Primeiro leite biológico dos Açores chega em breve ao mercado

São oito os produtores da ilha Terceira que há dois anos trabalham na conversão das suas explorações para a produção biológica. O primeiro leite biológico dos Açores deverá chegar em breve ao mercado.

Açores leite biológico

Texto: Ana Catarina Monteiro

A proposta de criação de um leite biológico na Terceira partiu, há dois anos, da única fábrica de leite daquela ilha - a Pronicol, que incentivou os produtores com um acréscimo de dez cêntimos por litro no pagamento.

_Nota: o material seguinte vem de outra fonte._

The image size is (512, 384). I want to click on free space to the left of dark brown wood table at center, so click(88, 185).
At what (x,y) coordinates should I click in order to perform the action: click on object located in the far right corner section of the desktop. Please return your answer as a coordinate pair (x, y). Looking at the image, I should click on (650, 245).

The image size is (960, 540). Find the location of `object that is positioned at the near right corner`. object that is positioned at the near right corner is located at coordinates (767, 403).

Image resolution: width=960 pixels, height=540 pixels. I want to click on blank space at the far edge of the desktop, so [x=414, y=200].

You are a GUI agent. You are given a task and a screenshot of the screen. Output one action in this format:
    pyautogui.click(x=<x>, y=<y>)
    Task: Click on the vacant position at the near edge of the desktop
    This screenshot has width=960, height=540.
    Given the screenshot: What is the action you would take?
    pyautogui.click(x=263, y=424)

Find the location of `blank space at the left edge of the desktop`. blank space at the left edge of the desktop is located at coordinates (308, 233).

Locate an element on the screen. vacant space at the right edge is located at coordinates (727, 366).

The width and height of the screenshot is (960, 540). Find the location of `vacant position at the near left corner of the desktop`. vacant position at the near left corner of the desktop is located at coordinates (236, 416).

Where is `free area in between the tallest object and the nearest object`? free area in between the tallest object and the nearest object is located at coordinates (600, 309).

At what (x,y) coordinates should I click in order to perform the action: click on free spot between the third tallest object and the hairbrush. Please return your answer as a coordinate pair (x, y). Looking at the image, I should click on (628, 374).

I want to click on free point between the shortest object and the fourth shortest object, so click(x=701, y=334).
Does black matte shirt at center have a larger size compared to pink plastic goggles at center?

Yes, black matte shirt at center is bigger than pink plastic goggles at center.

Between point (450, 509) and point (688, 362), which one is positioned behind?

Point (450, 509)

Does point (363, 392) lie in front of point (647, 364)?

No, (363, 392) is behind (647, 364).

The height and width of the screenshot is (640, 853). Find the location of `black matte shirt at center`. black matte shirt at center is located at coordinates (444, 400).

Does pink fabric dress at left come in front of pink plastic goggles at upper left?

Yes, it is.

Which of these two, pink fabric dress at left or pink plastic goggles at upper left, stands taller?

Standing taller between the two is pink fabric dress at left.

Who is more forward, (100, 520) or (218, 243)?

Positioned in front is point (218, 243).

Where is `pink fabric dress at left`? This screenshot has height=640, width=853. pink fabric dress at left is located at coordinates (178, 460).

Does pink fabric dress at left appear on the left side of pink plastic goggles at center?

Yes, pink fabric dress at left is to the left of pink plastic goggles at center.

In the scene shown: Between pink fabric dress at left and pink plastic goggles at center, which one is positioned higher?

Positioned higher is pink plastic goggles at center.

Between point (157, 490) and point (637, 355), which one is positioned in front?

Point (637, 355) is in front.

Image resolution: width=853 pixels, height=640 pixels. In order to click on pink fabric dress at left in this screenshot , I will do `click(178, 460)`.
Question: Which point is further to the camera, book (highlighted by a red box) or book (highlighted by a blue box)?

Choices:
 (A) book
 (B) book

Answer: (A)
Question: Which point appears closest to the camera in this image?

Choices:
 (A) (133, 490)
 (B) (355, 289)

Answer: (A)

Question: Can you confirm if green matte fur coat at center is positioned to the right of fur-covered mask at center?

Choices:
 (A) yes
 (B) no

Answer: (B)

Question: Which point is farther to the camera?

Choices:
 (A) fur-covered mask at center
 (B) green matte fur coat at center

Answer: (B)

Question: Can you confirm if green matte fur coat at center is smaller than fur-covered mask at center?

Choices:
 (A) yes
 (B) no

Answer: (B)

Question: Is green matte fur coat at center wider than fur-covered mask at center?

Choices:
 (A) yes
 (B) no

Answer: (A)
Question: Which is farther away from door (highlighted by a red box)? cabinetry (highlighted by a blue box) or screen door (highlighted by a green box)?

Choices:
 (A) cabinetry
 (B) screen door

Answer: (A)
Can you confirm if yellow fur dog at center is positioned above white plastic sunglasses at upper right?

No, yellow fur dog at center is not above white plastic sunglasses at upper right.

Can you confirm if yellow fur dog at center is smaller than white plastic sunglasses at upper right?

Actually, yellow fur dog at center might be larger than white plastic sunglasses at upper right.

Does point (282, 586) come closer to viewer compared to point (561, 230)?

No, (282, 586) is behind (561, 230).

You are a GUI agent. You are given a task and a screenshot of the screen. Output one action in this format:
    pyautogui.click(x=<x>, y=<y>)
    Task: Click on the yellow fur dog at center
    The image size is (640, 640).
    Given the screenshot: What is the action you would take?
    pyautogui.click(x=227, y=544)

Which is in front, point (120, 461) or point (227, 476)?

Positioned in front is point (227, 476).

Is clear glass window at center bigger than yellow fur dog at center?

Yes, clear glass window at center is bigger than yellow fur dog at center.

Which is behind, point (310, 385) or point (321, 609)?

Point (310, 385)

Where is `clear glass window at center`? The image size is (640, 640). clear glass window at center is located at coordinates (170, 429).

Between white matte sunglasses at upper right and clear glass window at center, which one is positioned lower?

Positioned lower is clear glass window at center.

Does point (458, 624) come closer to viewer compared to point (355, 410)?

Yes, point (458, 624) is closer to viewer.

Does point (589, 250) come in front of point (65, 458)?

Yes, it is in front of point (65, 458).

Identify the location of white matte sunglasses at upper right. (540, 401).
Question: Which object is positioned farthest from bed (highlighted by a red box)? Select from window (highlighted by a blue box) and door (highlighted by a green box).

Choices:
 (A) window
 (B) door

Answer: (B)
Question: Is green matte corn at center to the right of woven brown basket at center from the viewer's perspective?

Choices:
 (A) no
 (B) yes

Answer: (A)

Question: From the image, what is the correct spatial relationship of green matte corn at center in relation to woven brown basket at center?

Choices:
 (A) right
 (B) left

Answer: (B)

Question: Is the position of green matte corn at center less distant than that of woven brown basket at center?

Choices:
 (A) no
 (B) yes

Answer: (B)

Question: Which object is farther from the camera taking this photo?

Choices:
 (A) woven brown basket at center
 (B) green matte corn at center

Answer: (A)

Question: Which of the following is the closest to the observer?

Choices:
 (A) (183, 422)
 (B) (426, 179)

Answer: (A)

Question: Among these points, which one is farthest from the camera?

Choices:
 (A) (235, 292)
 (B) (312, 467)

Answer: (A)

Em contrapartida, os produtores teriam que reduzir o efetivo e alterar os hábitos de uma vida.

De acordo com a agência Lusa, o desafio foi aceite por oito lavradores e seis estão só a aguardar pelos últimos resultados da entidade certificadora para verem o seu produto chegar às prateleiras dos hipermercados.

Os primeiros oito lavradores deverão colocar no mercado entre “3500 a 4000 litros de leite por dia”, avança a Lusa, referindo que quem já provou o primeiro leite biológico dos Açores garante que “é mais saboroso” e já mostrou ser uma boa opção para a confeção de arroz doce, por exemplo.

Com a conversão para o modo de produção biológica, o número de vacas das explorações envolvidas diminuiu, em alguns casos, de 60 para 40 (por produtor) e a sua alimentação passou a basear-se quase em exclusivo no pastoreio, por isso a produção de rolos de erva também foi reduzida.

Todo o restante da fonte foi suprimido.